■ **Work instruction**: Every record must be given again word for word; no picture belongs in the copy.

(Collection entries)

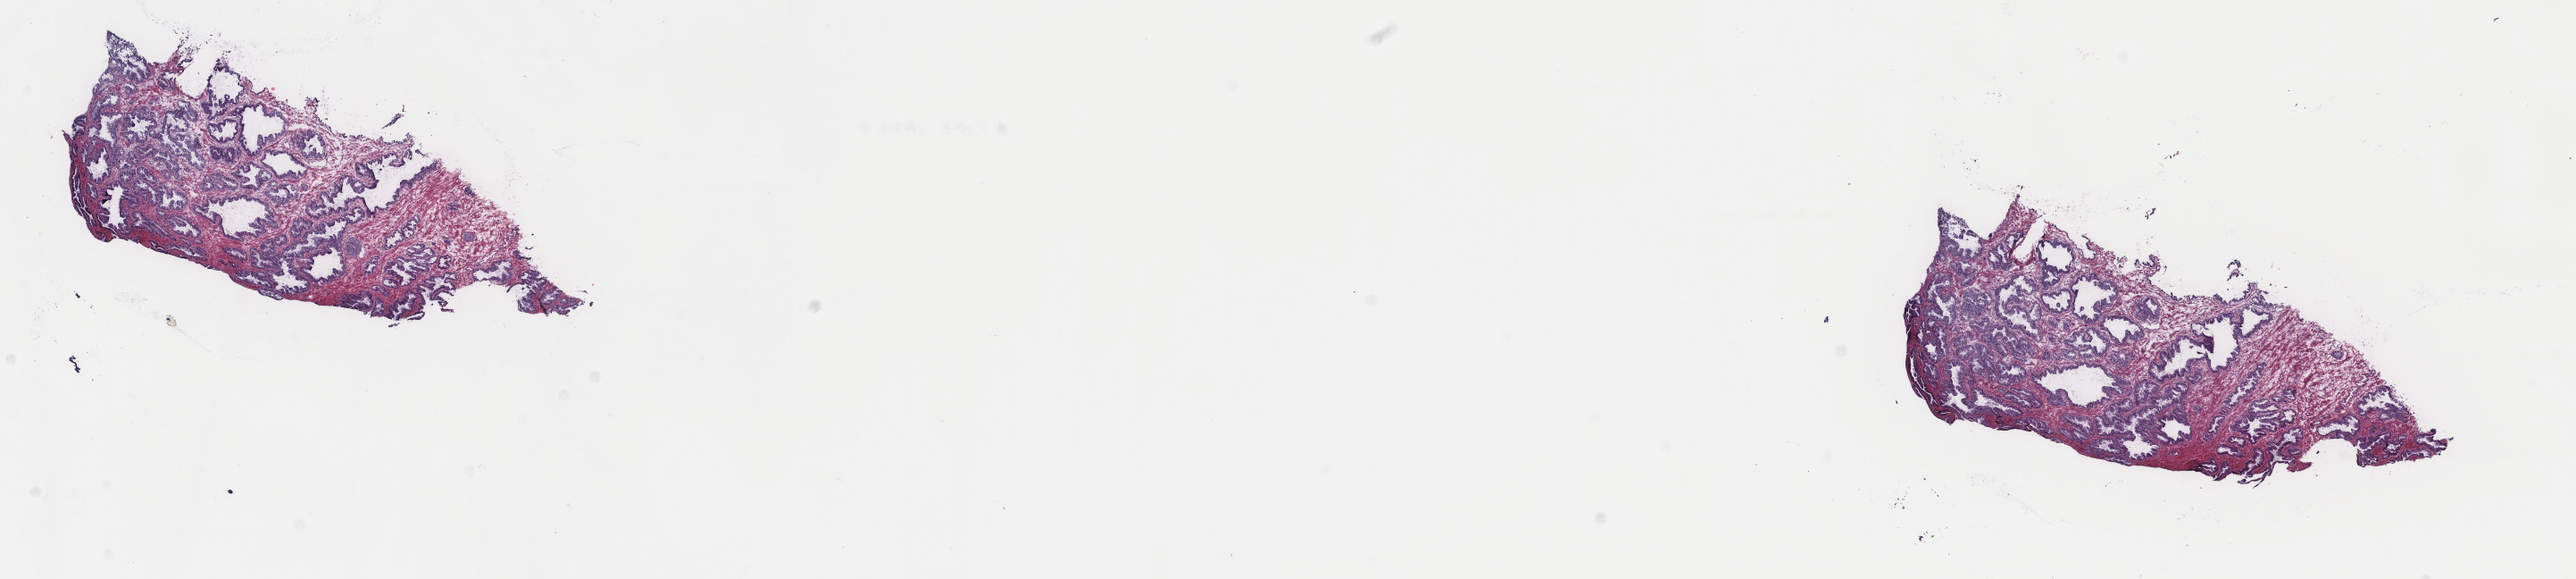
Hematoxylin and eosin (H&E) stained whole-slide image — shown as a low-resolution overview of the whole scanned area (about 22.9 x 5.1 mm); frozen section from the top of the tissue portion; sample: primary tumour, prostate. Male, age 66 years at initial diagnosis. Gleason score: 8 (4+4). Composition of this section per pathologist review: tumour cells 60%, tumour nuclei 100%, normal cells 0%, stromal cells 40%, necrosis 0%. Infiltration values recorded for this section: lymphocyte infiltration 1%, monocyte infiltration 0%, neutrophil infiltration 0%.
Lymph nodes positive (case pathology): 0 of 10 examined. Diagnosis: Adenocarcinoma, NOS. Laterality: bilateral.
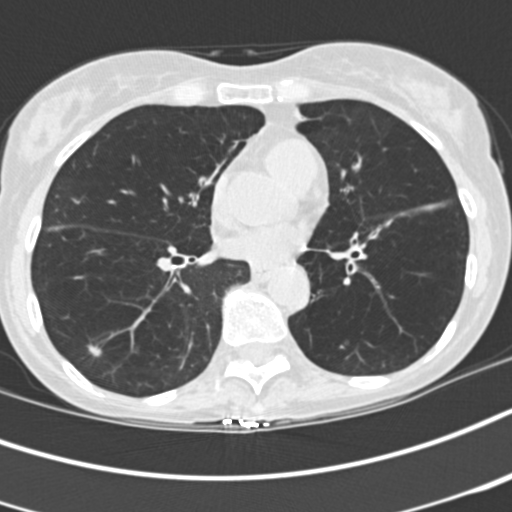
Low-dose screening chest CT, axial slice, first (baseline) screen, lung window (W 1500 / L -600 HU), 2 mm slice thickness, slice 101 of 197 in the series, 512 × 512 image matrix, field of view 280 × 280 mm. Female, age 68 years at enrolment.
Expert reader's lesion annotation, bounding box (x1, y1, x2, y2) in pixels: (73, 337, 113, 367). The exam's reader record, not a measurement of the box and not confirmed to be the same lesion: non-calcified nodule or mass ≥4 mm, right lower lobe, 8 × 4 mm, spiculated (stellate) margins, soft tissue attenuation. Lung cancer was diagnosed 1012 days after this screen (after the third annual screen): squamous cell carcinoma, NOS, right lower lobe, stage IA (AJCC 6th edition).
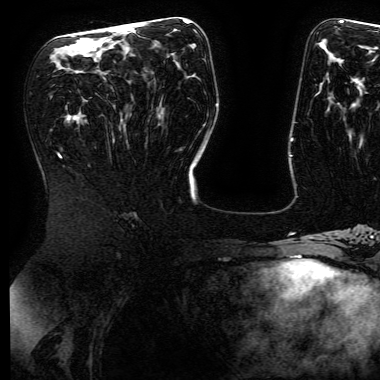
Breast MRI (dynamic contrast-enhanced), one axial slice; slice 83 of 168 in the series (ordered by position); cropped to one breast; dynamic contrast-enhanced series, time point 2 of 6 at this slice position (early post-contrast); 3 T; TE 4.8 ms, TR 9 ms; 1.2 mm slice thickness; 380 × 380 image matrix. Female patient.
Outlined on this slice (semi-automatically segmented with operator editing):
- enhancing-tissue mask used for the functional tumour volume (all voxels passing the contrast-enhancement thresholds inside the analysis volume; usually the tumour): bounding box [x1, y1, x2, y2] px = [115, 24, 134, 29]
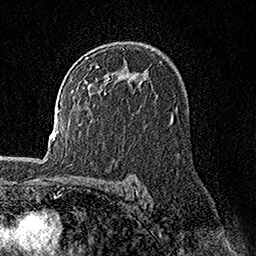
Breast MRI, one axial slice. Slice 103 of 158 in the series (ordered by position). Cropped to one breast. Dynamic contrast-enhanced series, time point 2 of 7 at this slice position (early post-contrast). 1.5 T. TE 3.5 ms, TR 7.2 ms. 256 × 256 image matrix, field of view 165 × 165 mm. Female patient.
Structures marked on this image (semi-automatically segmented with operator editing):
- enhancing-tissue mask used for the functional tumour volume (all voxels passing the contrast-enhancement thresholds inside the analysis volume; usually the tumour): bounding box <95,65,146,71> (left, top, right, bottom; pixels)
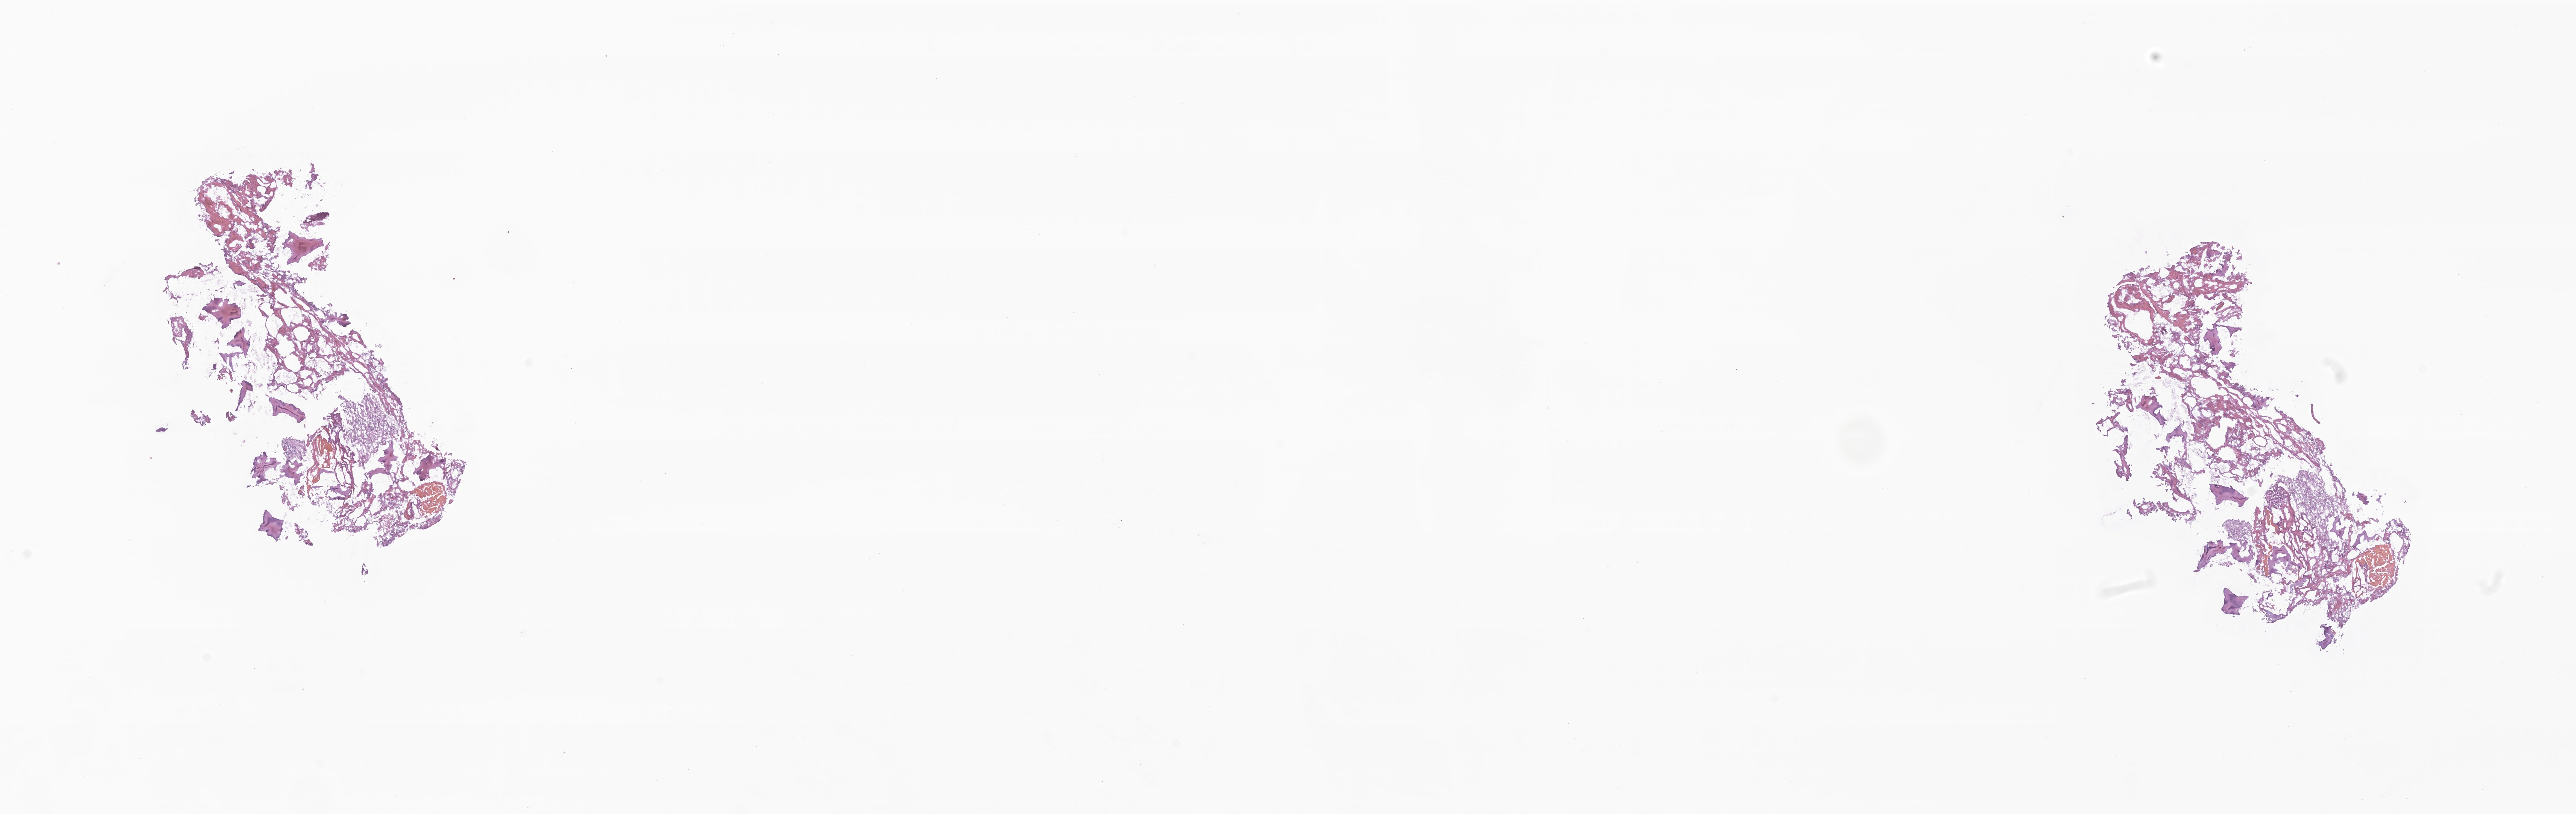
Digitized H&E-stained section of tumor tissue from the brain — low-resolution overview of the scanned area, about 28.9 x 9.1 mm, frozen section (OCT-embedded). Female patient, age 87 months (7 years 3 months).
Diagnosis (ICD-O-3 morphology term): Ependymoma, anaplastic.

■ **Task answer**:
Hematoxylin and eosin (H&E) stained whole-slide image — shown as a low-resolution overview of the whole scanned area (about 22.9 x 5.1 mm); frozen section from the top of the tissue portion; sample: primary tumour, prostate. Male, age 66 years at initial diagnosis. Gleason score: 8 (4+4). Composition of this section per pathologist review: tumour cells 60%, tumour nuclei 100%, normal cells 0%, stromal cells 40%, necrosis 0%. Infiltration values recorded for this section: lymphocyte infiltration 1%, monocyte infiltration 0%, neutrophil infiltration 0%.
Lymph nodes positive (case pathology): 0 of 10 examined. Diagnosis: Adenocarcinoma, NOS. Laterality: bilateral.
Low-dose screening chest CT, axial slice, first (baseline) screen, lung window (W 1500 / L -600 HU), 2 mm slice thickness, slice 101 of 197 in the series, 512 × 512 image matrix, field of view 280 × 280 mm. Female, age 68 years at enrolment.
Expert reader's lesion annotation, bounding box (x1, y1, x2, y2) in pixels: (73, 337, 113, 367). The exam's reader record, not a measurement of the box and not confirmed to be the same lesion: non-calcified nodule or mass ≥4 mm, right lower lobe, 8 × 4 mm, spiculated (stellate) margins, soft tissue attenuation. Lung cancer was diagnosed 1012 days after this screen (after the third annual screen): squamous cell carcinoma, NOS, right lower lobe, stage IA (AJCC 6th edition).
Breast MRI (dynamic contrast-enhanced), one axial slice; slice 83 of 168 in the series (ordered by position); cropped to one breast; dynamic contrast-enhanced series, time point 2 of 6 at this slice position (early post-contrast); 3 T; TE 4.8 ms, TR 9 ms; 1.2 mm slice thickness; 380 × 380 image matrix. Female patient.
Outlined on this slice (semi-automatically segmented with operator editing):
- enhancing-tissue mask used for the functional tumour volume (all voxels passing the contrast-enhancement thresholds inside the analysis volume; usually the tumour): bounding box [x1, y1, x2, y2] px = [115, 24, 134, 29]
Breast MRI, one axial slice. Slice 103 of 158 in the series (ordered by position). Cropped to one breast. Dynamic contrast-enhanced series, time point 2 of 7 at this slice position (early post-contrast). 1.5 T. TE 3.5 ms, TR 7.2 ms. 256 × 256 image matrix, field of view 165 × 165 mm. Female patient.
Structures marked on this image (semi-automatically segmented with operator editing):
- enhancing-tissue mask used for the functional tumour volume (all voxels passing the contrast-enhancement thresholds inside the analysis volume; usually the tumour): bounding box <95,65,146,71> (left, top, right, bottom; pixels)
Digitized H&E-stained section of tumor tissue from the brain — low-resolution overview of the scanned area, about 28.9 x 9.1 mm, frozen section (OCT-embedded). Female patient, age 87 months (7 years 3 months).
Diagnosis (ICD-O-3 morphology term): Ependymoma, anaplastic.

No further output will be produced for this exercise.